There are substantial differences between ICD-10-AM and ICD-10-CM, and cross-mapping requires the classificatory skills and experience of specialist HIMs familiar with both code-sets and associated standards. In the absence of current, expertly designed auto-mapping tables that account for within-country, idiosyncratic coding rules, standards and different editions, coded data would lack integrity; essentially, they could be ‘garbage’ data. The article does not mention translation of the coded data to ICD-10-CM from a range of different versions of the ICD. Regardless of the classificatory status (SNOMED or ICD-based) of the coded data used for the study, it is usual research reporting protocol to explain the classification (coding and recoding) procedures, systems and versions as these may affect data quality and, potentially, results.
Implications
Improbable claims about direct, automated data transfers from confidential hospital EHRs to supply ‘big’ proprietary health databases are increasingly appearing in the grey literature. These need to be tempered with the realities of confidential patient information and its management, and the actual data items held.
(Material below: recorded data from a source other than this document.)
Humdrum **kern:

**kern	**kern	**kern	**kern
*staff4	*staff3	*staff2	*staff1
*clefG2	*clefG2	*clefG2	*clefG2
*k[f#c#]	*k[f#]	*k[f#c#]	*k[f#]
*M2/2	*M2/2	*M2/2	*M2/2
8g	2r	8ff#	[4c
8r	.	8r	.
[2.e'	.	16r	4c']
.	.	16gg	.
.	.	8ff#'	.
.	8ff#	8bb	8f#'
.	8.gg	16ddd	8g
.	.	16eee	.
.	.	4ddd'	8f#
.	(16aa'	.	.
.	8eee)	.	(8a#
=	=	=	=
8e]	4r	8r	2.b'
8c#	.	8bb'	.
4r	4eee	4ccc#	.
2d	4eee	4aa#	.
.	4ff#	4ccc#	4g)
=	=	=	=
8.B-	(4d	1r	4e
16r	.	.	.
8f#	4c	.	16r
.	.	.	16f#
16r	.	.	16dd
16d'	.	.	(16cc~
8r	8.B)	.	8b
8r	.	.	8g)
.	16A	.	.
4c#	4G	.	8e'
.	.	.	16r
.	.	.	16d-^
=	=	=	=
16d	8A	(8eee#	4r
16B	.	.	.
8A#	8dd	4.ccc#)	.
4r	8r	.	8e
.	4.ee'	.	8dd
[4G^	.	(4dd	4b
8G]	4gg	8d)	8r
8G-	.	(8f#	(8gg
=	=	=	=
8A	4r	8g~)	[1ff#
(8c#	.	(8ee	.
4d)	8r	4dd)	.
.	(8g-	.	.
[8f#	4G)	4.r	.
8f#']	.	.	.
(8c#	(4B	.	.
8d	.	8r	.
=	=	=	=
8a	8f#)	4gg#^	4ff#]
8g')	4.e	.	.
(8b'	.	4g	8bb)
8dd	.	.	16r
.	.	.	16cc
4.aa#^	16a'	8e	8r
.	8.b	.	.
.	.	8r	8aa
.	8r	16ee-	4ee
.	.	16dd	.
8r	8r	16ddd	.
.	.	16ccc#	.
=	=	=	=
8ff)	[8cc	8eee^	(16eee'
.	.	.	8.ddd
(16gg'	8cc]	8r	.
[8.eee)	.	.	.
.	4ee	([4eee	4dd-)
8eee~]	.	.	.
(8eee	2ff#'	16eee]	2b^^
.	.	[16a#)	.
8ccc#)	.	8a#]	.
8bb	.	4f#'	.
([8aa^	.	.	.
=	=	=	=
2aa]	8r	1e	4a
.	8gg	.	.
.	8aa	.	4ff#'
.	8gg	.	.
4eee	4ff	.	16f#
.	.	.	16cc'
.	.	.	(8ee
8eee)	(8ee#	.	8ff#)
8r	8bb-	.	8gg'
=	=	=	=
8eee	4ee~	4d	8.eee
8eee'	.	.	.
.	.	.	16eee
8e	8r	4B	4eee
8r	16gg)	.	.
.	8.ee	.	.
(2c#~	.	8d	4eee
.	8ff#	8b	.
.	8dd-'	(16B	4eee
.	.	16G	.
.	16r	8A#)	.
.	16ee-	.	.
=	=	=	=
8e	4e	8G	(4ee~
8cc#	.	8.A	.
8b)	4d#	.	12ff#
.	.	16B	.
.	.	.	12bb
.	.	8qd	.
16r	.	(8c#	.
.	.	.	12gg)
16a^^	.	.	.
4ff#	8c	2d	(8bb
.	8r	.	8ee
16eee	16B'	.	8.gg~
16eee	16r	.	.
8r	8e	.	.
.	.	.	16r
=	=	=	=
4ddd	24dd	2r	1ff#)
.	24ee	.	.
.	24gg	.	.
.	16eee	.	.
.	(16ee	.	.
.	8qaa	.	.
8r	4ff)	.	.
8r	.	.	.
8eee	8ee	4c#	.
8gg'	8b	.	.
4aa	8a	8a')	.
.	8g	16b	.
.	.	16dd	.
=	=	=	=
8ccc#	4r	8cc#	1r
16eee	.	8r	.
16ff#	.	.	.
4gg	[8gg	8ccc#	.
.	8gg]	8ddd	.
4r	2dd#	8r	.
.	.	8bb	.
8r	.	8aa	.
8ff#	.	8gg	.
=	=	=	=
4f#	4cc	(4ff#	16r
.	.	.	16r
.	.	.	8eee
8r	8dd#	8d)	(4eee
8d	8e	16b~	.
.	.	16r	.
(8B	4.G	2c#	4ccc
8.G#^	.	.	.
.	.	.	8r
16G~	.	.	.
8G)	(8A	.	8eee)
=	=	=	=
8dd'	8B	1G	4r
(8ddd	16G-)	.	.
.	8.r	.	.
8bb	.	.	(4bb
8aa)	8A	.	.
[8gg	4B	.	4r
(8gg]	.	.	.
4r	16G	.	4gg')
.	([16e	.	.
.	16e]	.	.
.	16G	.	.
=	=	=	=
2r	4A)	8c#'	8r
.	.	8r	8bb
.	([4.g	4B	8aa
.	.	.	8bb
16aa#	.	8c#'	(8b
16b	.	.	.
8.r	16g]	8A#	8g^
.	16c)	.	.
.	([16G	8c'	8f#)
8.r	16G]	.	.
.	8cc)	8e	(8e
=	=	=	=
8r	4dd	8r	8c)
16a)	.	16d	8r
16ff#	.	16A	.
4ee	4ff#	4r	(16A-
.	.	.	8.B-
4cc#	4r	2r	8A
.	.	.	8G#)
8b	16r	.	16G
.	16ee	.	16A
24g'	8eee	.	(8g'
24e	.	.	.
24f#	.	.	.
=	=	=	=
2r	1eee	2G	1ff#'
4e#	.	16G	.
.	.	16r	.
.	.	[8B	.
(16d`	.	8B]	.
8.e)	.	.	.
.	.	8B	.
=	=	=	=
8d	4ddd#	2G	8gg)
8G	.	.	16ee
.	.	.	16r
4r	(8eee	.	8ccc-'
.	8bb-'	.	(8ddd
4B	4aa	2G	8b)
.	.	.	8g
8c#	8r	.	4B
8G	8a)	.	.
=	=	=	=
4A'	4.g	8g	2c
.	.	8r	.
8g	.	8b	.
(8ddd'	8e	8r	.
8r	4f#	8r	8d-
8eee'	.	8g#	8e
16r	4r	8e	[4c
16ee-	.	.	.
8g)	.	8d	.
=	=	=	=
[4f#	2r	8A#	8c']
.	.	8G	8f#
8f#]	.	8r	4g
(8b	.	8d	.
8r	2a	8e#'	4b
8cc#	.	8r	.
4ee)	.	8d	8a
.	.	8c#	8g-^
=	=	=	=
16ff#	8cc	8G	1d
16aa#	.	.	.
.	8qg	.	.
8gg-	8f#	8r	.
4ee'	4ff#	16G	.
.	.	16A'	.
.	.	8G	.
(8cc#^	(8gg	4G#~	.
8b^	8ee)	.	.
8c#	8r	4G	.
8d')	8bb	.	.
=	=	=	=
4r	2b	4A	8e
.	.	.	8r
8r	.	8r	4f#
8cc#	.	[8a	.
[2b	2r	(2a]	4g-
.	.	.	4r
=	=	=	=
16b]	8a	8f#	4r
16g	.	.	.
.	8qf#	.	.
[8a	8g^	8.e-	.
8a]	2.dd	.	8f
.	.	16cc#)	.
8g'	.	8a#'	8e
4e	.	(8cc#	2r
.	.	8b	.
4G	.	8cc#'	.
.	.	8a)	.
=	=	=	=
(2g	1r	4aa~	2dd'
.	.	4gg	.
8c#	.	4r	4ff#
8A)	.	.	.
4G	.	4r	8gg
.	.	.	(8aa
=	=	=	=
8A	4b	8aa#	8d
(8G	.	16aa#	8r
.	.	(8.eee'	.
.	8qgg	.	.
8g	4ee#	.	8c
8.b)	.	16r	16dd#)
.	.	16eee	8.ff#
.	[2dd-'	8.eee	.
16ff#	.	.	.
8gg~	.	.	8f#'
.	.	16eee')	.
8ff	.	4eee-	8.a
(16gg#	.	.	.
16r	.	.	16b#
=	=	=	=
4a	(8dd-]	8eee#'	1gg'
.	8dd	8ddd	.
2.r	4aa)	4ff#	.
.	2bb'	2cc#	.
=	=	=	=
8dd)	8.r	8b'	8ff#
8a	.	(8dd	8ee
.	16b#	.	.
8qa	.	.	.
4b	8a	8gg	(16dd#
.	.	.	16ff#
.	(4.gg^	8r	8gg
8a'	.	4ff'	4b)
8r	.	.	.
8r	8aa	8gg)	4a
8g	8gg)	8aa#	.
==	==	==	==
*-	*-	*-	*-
The fact remains that in Australia, medical research, including COVID-19 research, is highly prioritised and robustly supported by hospitals. Notwithstanding this, hospital patient records and derivative data are subject to protective privacy laws and institutional ethical and health information management policies.
Conclusions
Two lessons that might be learned from the example of the retracted study data reported by Mehra et al. (2020e) are that hospital HRECs should routinely include the senior, expert health data custodian (Director of Health Information Services/Chief Health Information Manager) in their memberships to provide informed advice; and medical researchers should consider including a qualified Health Information Manager as a data-expert member of the research team.
Footnotes
Declaration of conflicting interests
The author declared no potential conflicts of interest with respect to the research, authorship, and/or publication of this article.
Funding
The author received no financial support for the research, authorship, and/or publication of this article.